Don't have split, but I felt it was fast. I tried Bob V.'s suggestion of just doing shoes and race number in the transition area and everything else once you leave. Seemed to work pretty well (except for dropping my M&M's outside of the transition area and having to stop and pick them up). Ironically, I didn't end up even eating them.
Run: 49:19 (7:58/mile)
I had pushed pretty hard on the bike, so I was a little worried I would bonk on the run. My run has improved dramatically over the past couple of years, but I had yet to put a good bike and good run together in a triathlon. I usually go out too hard on the bike and my legs refuse to run when the time comes. Still, I started pretty strong and hit the switchback somewhere around 7:37 pace (the only time I looked at my Garmin the entire run). The switchback was hard (when isn't it?) but I recovered quickly on the downhill. I just kept plugging away one foot in front of the other, sipping at more cytomax that I carry with me. I was passing quite a few people and was starting to get passed by the fast 50-54 and 20-24 men, but so far not by anyone in my AG. I hit the mile 2 marker feeling tired, but still strong. I knew I would get a great pick-me-up shortly thereafter because Dave and the kids were helping with the Gatorade Wall water stop and had promised they would stay until after I ran through. Sure enough, about 200 yards before I got to the water stop, I could hear a young voice yelling, "water, water". Then I saw Kaylie standing there holding a cup of water. I grabbed the cup from her and dumped it over my head. It put a big smile on my face and made me pick up the pace again. The rest of the run was pretty uneventful. I took each hill as it came, thinking "just keep running, just keep running". I was tired and hurting a bit, but a good kind of tired and hurt - I never felt like I was going to bonk. I did get passed around mile 4 by a woman in my AG, but there wasn't really anything I could do about it. I was running my race as best I could and wasn't going to try and chase her. When I hit Gatorade Wall the second time, I knew I was so close to the end. Dave and the kids were gone by then, so I knew I would see them somewhere closer to the finish. I saw them right as I got to the end of the dam, and seeing them again gave me a burst of energy such that I made it through that last little hill at mile 6 (I hate that hill) and around to a strong finish.

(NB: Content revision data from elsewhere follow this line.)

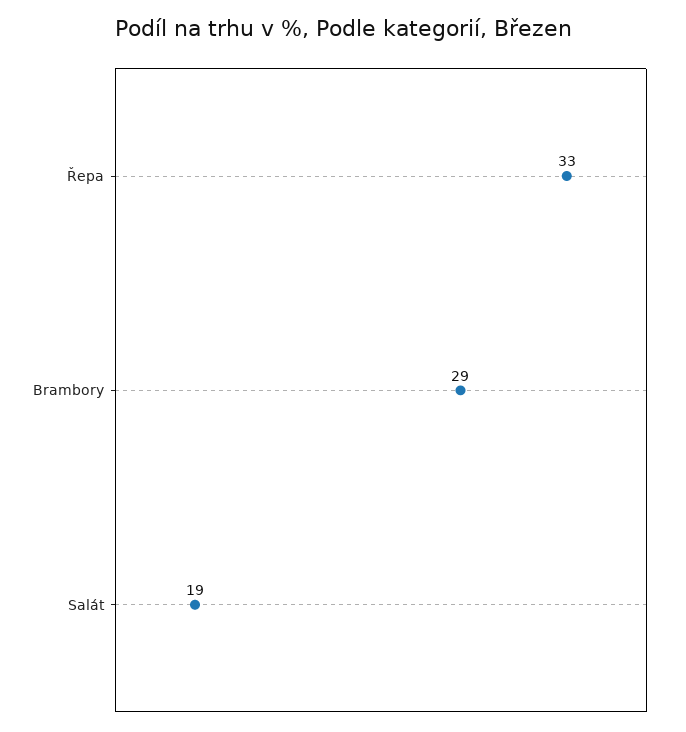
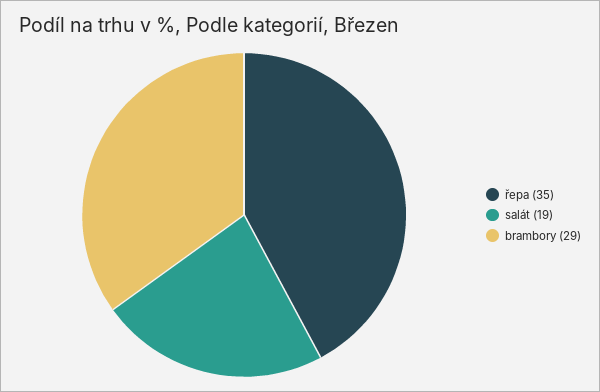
  {
-   "Řepa": 33,
+   "Řepa": 35,
    "Brambory": 29,
    "Salát": 19
  }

It took a while before my results were posted and imagine my surprise (and chagrin) when I saw that I had beaten my goal time and gotten a 10 minute PR, but missed the podium by about a minute and 15 seconds. Still, I couldn't be happier with my race and I can't wait to see what I can do at Celebrating Heroes in a month and a half and Age Group Nationals in August (my "A" race). Between now and then, I plan on doing a lot of speed work on both the bike and the run. It was fun seeing everyone today. I really love this race. How can you not love a race on your home turf!